User-defined functions
From: Developing big data solutions on Microsoft Azure HDInsight
You can create user-defined functions (UDFs) and libraries of UDFs for use with HDInsight queries and transformations. Typically, the UDFs are written in Java and they can be referenced and used in a Hive or Pig script, or (less common) in custom map/reduce code. You can write UDFs in Python for use with Pig, but the techniques are different from those described in this topic.
UDFs can be used not only to centralize code for reuse, but also to perform tasks that are difficult (or even impossible) in the Hive and Pig scripting languages. For example, a UDF could perform complex validation of values, concatenation of column values based on complex conditions or formats, aggregation of rows, replacement of specific values with nulls to prevent errors when processing bad records, and much more.
The topics covered here are:
- Creating and using UDFs with Hive
- Creating and using UDFs with Pig
Creating and using UDFs with Hive
In Hive, UDFs are often referred to a plugins. You can create three different types of Hive plugin. A standard UDF is used to perform operations on a single row of data, such as transforming a single input value into a single output value. A user-defined table generating function (UDTF) is used to perform operations on a single row, but can produce multiple output rows. A user-defined aggregating function (UDAF) is used to perform operations on multiple rows, and it outputs a single row.
Each type of UDF extends a specific Hive class in Java. For example, the standard UDF must extend the built-in Hive class UDF or GenericUDF and accept text string values (which can be column names or specific text strings). As a simple example, you can create a UDF named your-udf-name as shown in the following code.

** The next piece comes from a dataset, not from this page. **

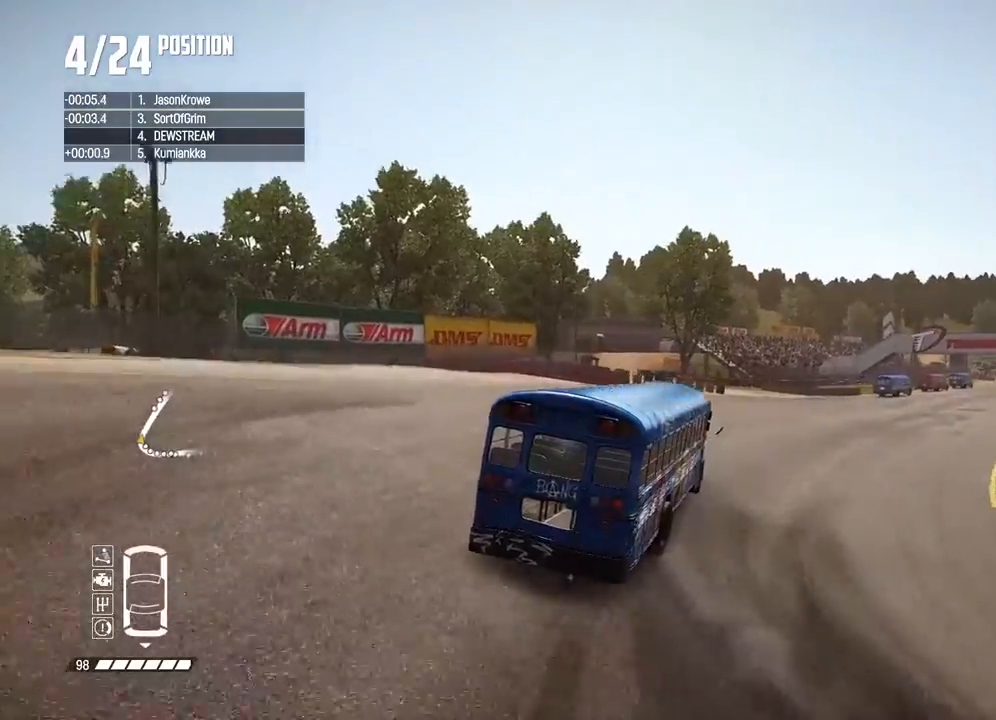
{"dt_ms": 500, "buttons": ["R2"], "left_stick": "right", "right_stick": "center", "button_events": []}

package your-udf-name.hive.udf;
import org.apache.hadoop.hive.ql.exec.UDF;
public final class your-udf-name extends UDF {
public Text evaluate(final Text s) {
// Implementation here.
// Return the result.
}
}
The body of the UDF, the evaluate function, accepts one or more string values. Hive passes the values of columns in the dataset to these parameters at runtime, and the UDF generates a result. This might be a text string that is returned within the dataset, or a Boolean value if the UDF performs a comparison test against the values in the parameters. The arguments must be types that Hive can serialize.

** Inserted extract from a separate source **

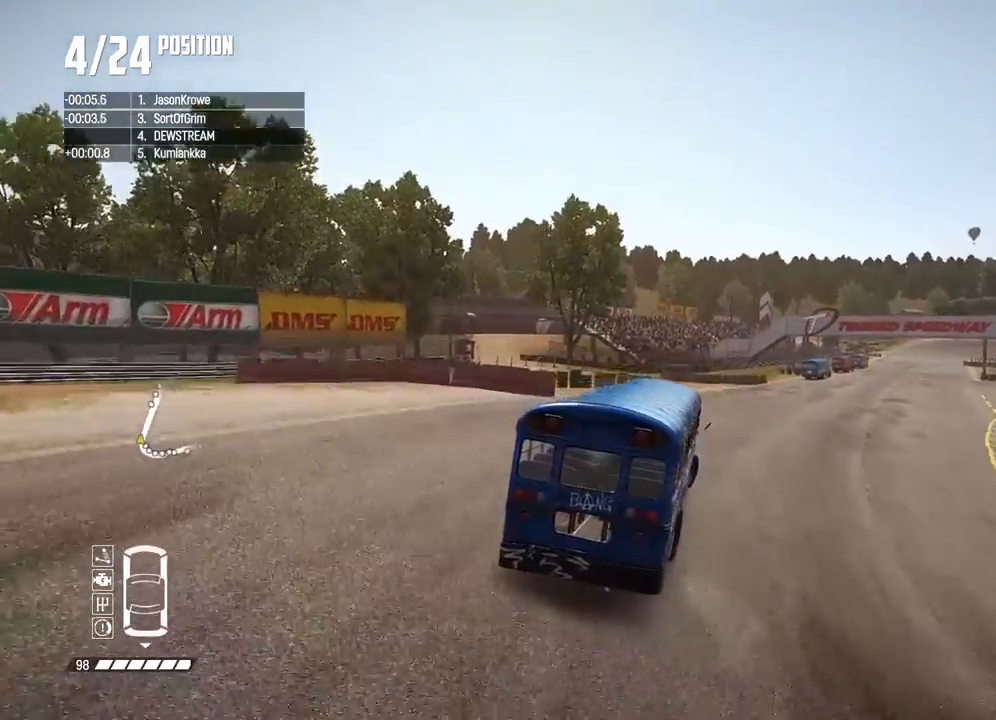
{"dt_ms": 500, "buttons": ["R2"], "left_stick": "center", "right_stick": "center", "button_events": []}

After you create and compile the UDF, you upload it to HDInsight at the start of the Hive session using a script with the following command.
add jar /path/your-udf-name.jar;
Alternatively, you can upload the UDF to a shared library folder when you create the cluster, as described in Automating cluster management with PowerShell. Then you must register it using a command such as the following.
CREATE TEMPORARY FUNCTION local-function-name
AS 'package-name.function-name';
You can then use the UDF in your Hive query or transformation. For example, if the UDF returns a text string value you can use it as shown in the following code to replace the value in the specified column of the dataset with the value generated by the UDF.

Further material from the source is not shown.